TRACE: "Tell me about cats"
├── LLM Call (2.3 seconds)
│ ├── Input: "Tell me about cats"
│ └── Output: "Cats are..."
├── Tool Call: search (0.5 seconds)
│ └── Result: [cat facts...]
└── Final Response (0.1 seconds)
The Three Pillars of Observability
graph TD A["Observability"] --> B["📊 Metrics"] A --> C["📝 Logs"] A --> D["🔗 Traces"] B --> E["Numbers: latency, cost"] C --> F["Text: errors, events"] D --> G["Paths: request flow"]
Why Tracing Matters
| Without Tracing | With Tracing |
|---|---|
| “It’s slow” | “Step 3 takes 5 seconds” |
| “It failed” | “API call failed at step 2” |
| “Costs too much” | “This chain uses 1000 tokens” |
Enabling Tracing
# Method 1: Environment variable
os.environ["LANGCHAIN_TRACING_V2"] = "true"
# Method 2: In code
from langchain.callbacks.tracers import (
LangChainTracer
)
tracer = LangChainTracer(project_name="my-app")

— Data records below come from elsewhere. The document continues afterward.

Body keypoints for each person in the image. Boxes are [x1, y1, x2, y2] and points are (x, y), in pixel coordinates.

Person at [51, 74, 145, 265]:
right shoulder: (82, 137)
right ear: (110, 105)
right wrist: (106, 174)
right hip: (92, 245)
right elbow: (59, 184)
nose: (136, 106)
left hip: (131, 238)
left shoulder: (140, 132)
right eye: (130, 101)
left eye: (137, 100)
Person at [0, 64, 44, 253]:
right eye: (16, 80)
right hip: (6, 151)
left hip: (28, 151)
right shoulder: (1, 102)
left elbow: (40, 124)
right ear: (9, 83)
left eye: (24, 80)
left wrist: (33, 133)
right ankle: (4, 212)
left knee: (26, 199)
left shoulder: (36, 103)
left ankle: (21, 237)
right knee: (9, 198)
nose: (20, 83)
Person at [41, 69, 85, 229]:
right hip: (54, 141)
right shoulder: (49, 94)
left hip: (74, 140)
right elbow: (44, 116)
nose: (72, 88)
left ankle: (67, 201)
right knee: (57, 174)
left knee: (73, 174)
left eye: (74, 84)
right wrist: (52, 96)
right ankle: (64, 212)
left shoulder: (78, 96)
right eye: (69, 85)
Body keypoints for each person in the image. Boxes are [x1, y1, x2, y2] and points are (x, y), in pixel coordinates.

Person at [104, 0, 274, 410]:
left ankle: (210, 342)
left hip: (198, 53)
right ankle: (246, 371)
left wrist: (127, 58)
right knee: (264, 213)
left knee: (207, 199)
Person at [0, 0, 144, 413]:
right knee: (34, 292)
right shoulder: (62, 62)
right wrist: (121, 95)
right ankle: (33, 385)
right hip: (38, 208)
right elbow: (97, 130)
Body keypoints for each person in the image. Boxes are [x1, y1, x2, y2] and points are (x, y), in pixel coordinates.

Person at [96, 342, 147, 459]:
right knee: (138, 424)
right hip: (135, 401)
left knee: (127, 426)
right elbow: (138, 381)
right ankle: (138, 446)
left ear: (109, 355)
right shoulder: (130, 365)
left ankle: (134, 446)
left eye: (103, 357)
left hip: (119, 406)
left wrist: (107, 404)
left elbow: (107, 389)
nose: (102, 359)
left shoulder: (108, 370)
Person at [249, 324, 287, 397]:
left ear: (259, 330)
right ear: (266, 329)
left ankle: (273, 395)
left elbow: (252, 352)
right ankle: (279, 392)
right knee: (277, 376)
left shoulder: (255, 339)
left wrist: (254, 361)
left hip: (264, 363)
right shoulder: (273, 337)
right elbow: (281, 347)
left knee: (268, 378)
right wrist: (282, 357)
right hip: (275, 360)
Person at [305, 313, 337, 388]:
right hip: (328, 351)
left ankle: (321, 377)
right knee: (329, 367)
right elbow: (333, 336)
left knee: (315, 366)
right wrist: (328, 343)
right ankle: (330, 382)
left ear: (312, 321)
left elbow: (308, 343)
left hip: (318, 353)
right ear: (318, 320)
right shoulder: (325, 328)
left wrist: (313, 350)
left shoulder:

llm.invoke("Hello", callbacks=[tracer])
7. Manual Tracing Instrumentation
🎬 The Story
Sometimes automatic tracing isn’t enough. What if you want to track your own custom code too? That’s where manual instrumentation comes in.
It’s like adding your own notes to a detective’s report: “I was here at 3pm and saw this.”
What Is Manual Instrumentation?
Manual instrumentation means you add tracing code yourself, exactly where you want it. You decide what to track!
Using @traceable Decorator
The easiest way to add manual tracing:
from langsmith import traceable
@traceable(name="my_custom_function")
def process_data(data):
# Your code here
result = do_something(data)
return result
# Now this function is tracked!
process_data(my_data)
Creating Custom Spans
For more control, create spans manually:
from langsmith import trace
def my_complex_function():
# Start a custom trace
with trace("step-1-prepare"):
data = prepare_data()
# Another traced section
with trace("step-2-process"):
result = process(data)
return result
Real Example: Tracing a Pipeline
from langsmith import traceable
@traceable(name="full-pipeline")
def run_pipeline(question):
# Step 1: Research
with trace("research"):
docs = search_docs(question)
# Step 2: AI Processing
with trace("ai-answer"):
answer = llm.invoke(question)
# Step 3: Format
with trace("formatting"):
final = format_response(answer)
return final
What You Get
TRACE: full-pipeline
├── research (0.3s)
├── ai-answer (2.1s)
└── formatting (0.05s)
Total: 2.45s
🎯 Putting It All Together
Here’s how all the pieces connect:
graph TD A["Your LangChain App"] --> B["Callbacks"] B --> C["Built-in Handlers"] B --> D["Custom Handlers"] C --> E["StdOut/File/Stream"] D --> F["Your Logic"] B --> G["LangSmith"] G --> H["Traces"] H --> I["Dashboard"] I --> J["Debug & Improve"]
Quick Reference
| Want to… | Use… |
|---|---|
| See what’s happening | StdOutCallbackHandler |
| Save logs | FileCallbackHandler |
| Custom alerts | Create BaseCallbackHandler subclass |
| Pro debugging | LangSmith integration |
| Track custom code | @traceable decorator |
🚀 You Did It!
Now you understand:
- ✅ What callbacks are and why they matter
- ✅ How to use built-in handlers
- ✅ How to create custom handlers
- ✅ The lifecycle of callback events
- ✅ How LangSmith provides pro-level observability
- ✅ How tracing helps debug and optimize
- ✅ How to manually instrument your own code
You’re now a LangChain Observability Expert! 🎉
Remember: The best AI systems aren’t just smart—they’re transparent. With callbacks and tracing, you’ll always know exactly what your AI is doing!